Wat betreft de reactie van het Uwv op de WIA-aanvraag van appellant van
16 augustus 2012 wordt overwogen dat appellant in zijn bezwaar tegen het op die aanvraag genomen besluit van 24 augustus 2012 heeft gesteld dat volgens hem 28 februari 2008 de eerste ziektedag was. Omdat ook het Uwv daarvan is uitgegaan wordt vastgesteld dat het Uwv de aanvraag van appellant op een juiste wijze heeft opgevat. Appellant heeft geen stukken overgelegd die het Uwv aanleiding hadden moeten geven om niettemin van een eerdere datum uit te gaan. Ook over zijn medische toestand per 25 februari 2010, de dag waarop appellant de wachttijd heeft volgemaakt en waarop de uitspraak van de Raad van 13 september 2013 ziet, heeft appellant geen nieuwe medische stukken overgelegd die aanleiding hadden moeten geven tot een andere beslissing. Voor het benoemen van een medisch deskundige bestaat daarom geen aanleiding.
5. Uit het vorenstaande volgt dat het hoger beroep niet slaagt. Gegeven deze uitkomst is er geen grond voor het een veroordeling tot schadevergoeding.
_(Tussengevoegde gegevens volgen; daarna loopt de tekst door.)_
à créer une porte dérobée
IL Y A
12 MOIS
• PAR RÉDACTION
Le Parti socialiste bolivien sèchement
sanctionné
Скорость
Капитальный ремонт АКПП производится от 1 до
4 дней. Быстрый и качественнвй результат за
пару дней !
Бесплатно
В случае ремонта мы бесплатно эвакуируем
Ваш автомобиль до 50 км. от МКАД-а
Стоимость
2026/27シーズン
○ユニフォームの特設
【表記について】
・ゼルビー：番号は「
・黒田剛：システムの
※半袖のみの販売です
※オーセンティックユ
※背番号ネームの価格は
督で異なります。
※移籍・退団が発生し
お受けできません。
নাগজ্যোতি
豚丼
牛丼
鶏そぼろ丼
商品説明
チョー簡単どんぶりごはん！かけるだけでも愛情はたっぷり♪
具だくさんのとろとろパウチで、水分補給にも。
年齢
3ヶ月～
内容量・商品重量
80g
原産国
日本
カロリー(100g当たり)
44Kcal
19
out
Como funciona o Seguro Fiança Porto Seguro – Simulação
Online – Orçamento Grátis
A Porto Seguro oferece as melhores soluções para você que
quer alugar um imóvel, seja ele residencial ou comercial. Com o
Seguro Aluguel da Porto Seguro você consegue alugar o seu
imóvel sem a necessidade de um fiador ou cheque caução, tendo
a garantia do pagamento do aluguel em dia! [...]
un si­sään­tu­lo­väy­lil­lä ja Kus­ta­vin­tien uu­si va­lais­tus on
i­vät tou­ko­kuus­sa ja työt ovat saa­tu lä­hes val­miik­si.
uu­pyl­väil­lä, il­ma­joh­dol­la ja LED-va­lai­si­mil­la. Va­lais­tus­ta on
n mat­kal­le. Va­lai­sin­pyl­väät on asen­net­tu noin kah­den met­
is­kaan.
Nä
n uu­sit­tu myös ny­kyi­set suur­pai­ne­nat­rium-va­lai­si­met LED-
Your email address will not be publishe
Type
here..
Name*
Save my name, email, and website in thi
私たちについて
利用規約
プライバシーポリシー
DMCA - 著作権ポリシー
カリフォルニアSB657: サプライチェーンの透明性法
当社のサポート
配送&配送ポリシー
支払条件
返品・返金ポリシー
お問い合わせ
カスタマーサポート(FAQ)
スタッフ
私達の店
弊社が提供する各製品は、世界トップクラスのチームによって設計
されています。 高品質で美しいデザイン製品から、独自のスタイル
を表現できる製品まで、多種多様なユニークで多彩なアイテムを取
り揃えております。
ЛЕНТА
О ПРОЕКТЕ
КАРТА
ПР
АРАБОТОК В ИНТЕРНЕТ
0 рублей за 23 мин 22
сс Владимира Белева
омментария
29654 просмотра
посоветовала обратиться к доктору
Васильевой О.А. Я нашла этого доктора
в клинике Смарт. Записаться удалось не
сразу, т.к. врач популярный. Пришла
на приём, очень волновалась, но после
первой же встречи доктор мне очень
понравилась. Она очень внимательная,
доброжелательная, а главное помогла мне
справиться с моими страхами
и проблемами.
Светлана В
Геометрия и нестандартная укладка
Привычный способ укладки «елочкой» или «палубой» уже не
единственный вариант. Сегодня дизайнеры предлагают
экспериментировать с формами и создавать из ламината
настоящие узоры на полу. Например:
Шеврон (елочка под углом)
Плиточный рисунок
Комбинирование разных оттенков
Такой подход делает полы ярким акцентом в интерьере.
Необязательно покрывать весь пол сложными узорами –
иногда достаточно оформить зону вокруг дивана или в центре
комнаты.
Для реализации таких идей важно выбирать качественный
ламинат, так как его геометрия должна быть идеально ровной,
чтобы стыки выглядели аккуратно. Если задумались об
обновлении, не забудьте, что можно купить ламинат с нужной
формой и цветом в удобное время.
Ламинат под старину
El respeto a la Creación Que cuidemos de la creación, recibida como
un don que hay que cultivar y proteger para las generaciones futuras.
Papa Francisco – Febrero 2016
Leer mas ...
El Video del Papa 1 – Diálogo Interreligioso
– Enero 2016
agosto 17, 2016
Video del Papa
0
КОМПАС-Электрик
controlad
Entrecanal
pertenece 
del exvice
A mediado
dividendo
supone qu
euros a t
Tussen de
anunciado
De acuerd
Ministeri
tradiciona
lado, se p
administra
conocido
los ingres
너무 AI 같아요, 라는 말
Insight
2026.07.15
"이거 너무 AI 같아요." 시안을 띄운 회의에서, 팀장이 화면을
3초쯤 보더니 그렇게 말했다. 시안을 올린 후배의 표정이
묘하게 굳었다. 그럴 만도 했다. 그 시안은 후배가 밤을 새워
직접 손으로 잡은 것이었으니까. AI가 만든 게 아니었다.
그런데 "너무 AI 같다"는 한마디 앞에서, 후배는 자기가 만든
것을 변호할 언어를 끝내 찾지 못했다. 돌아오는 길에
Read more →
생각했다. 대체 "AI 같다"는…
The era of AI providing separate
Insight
Het benoemen van een financieel deskundige is daarom niet aan de orde.

BESLISSING

De Centrale Raad van Beroep
- bevestigt de aangevallen uitspraak;
- wijst het verzoek om veroordeling tot vergoeding van schade af.
Deze uitspraak is gedaan door B.M. van Dun, in tegenwoordigheid van B. Dogan als griffier. De beslissing is uitgesproken in het openbaar op 3 mei 2017.